_PASSAGE_
-- START --
The old per-page markup was factored into a small design-system layer under components/ui/: button, input, password-input, textarea, select, checkbox, label, form-field, dropdown, modal, search-bar, skeleton.

Technique and libraries:

  • Radix UI primitives (@radix-ui/react-dialog, react-dropdown-menu, react-slot) supply accessible, unstyled behaviour (focus traps, keyboard nav, ARIA). The team styles them rather than reimplementing accessibility.
  • class-variance-authority (CVA) defines component variants (size, intent) as typed config instead of ad-hoc conditional class strings.
  • clsx + tailwind-merge (wrapped in lib/utils.ts) merge class names and resolve Tailwind conflicts deterministically.
  • lucide-react provides the icon set as tree-shakeable components.

Layout components (navbar, footer) live separately under
components/layout/ because they are app chrome, not reusable primitives.


4. Migrate static HTML sections into JSX

Each former page folder became a route + page component pair. The old
landing/index.html is now features/site/pages/landing-page.tsx mounted at
routes/(layout)/index.tsx; contributors/, login/, signup/, the admin screens, and the resource/opportunity pages followed the same move.
-- END --
_RECORDED INFORMATION_
-- START --
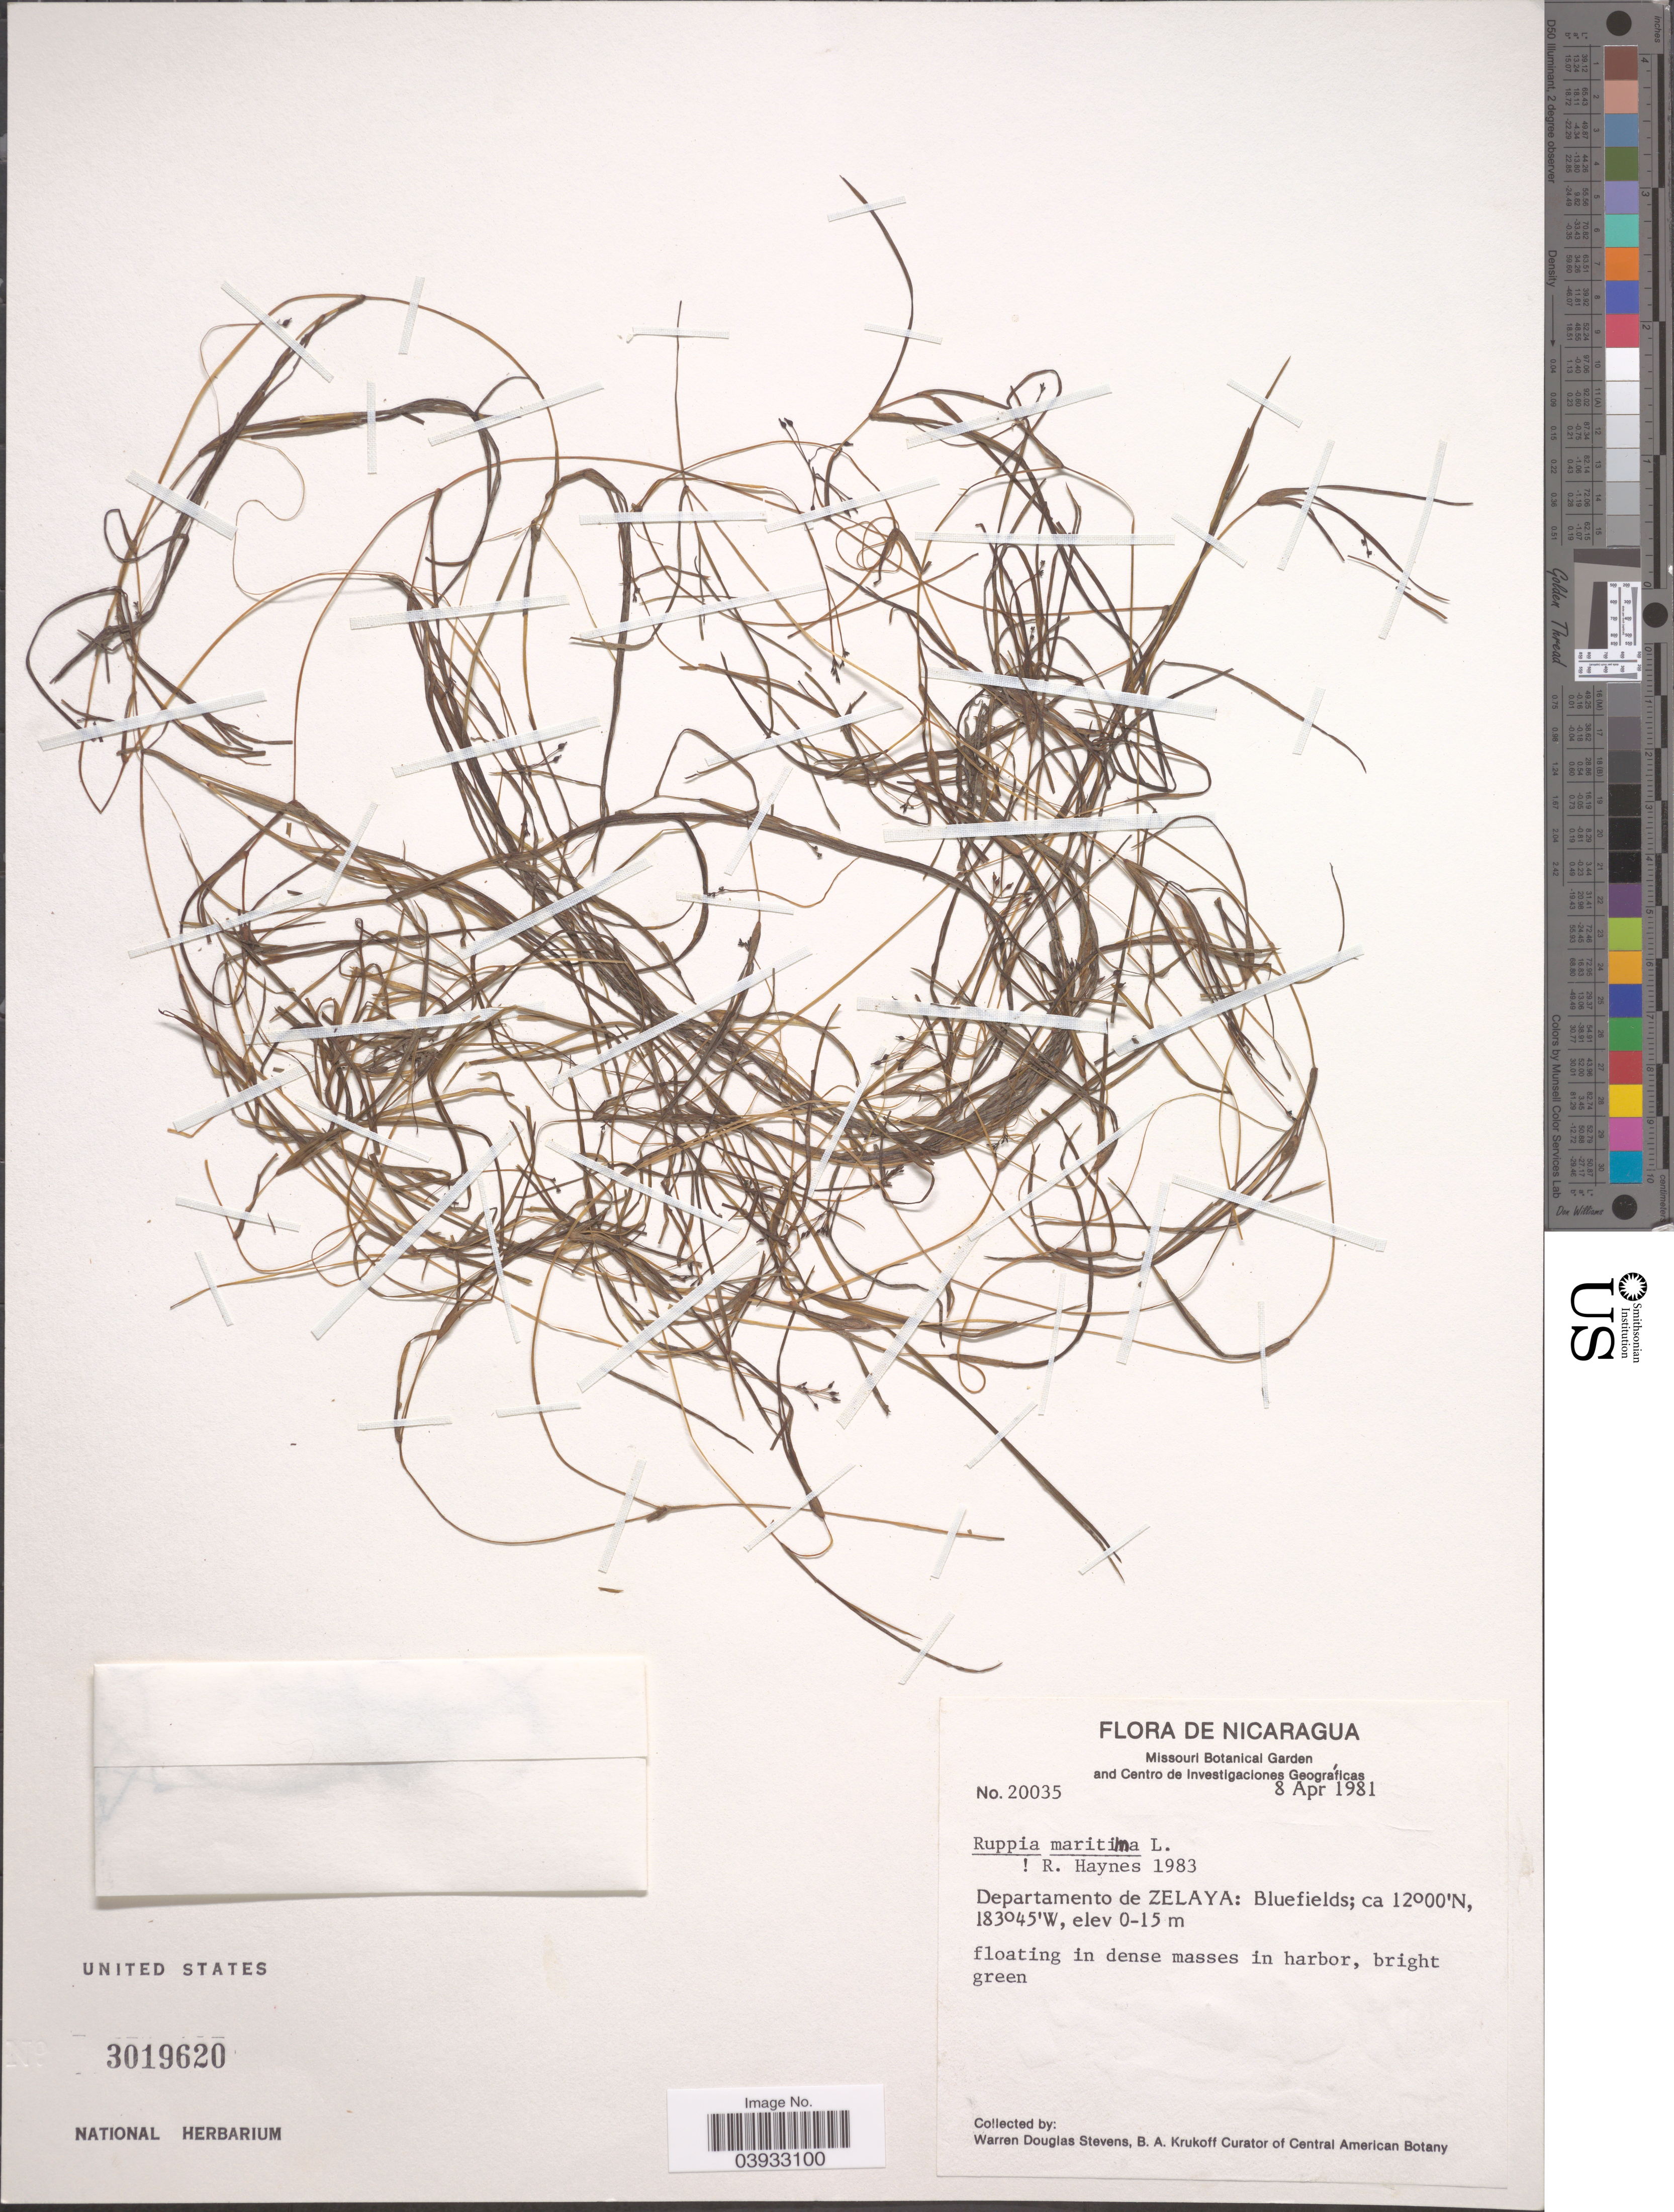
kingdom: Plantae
-- END --
_INSTRUCTIONS_
**1)** According to the frontend migration notes, why do the navbar and footer live under components/layout/ instead of with the other components? Answer in one to three sentences.
**2)** Please write out the part of the frontend migration notes starting at "Layout components (navbar, footer)" and ending at "the same move.".
**3)** Resume the frontend migration notes after their last sentence.

_EXPECTED RESULTS_
**1)** They live under components/layout/ because they are app chrome, not reusable primitives.

**2)**
Layout components (navbar, footer) live separately under
components/layout/ because they are app chrome, not reusable primitives.


4. Migrate static HTML sections into JSX

Each former page folder became a route + page component pair. The old
landing/index.html is now features/site/pages/landing-page.tsx mounted at
routes/(layout)/index.tsx; contributors/, login/, signup/, the admin screens, and the resource/opportunity pages followed the same move.

**3)**
Shared chrome that used to be copy-pasted into every index.html now lives once:

  • routes/__root.tsx is the application shell.
  • routes/(layout)/route.tsx wraps every public page in the shared navbar/footer layout, so markup is defined a single time and inherited.

The vanilla client folders (client/shared/, client/landing/,
client/contributors/, etc.) and the root index.html/styles.css were deleted in the same release (see CHANGELOG.md [2.0.0] → Removed).


5. Migrate CSS with the framework's recommended approach

Styling moved to Tailwind CSS 4, installed as a Vite plugin
(@tailwindcss/vite) rather than a PostCSS pipeline — the v4 recommended path.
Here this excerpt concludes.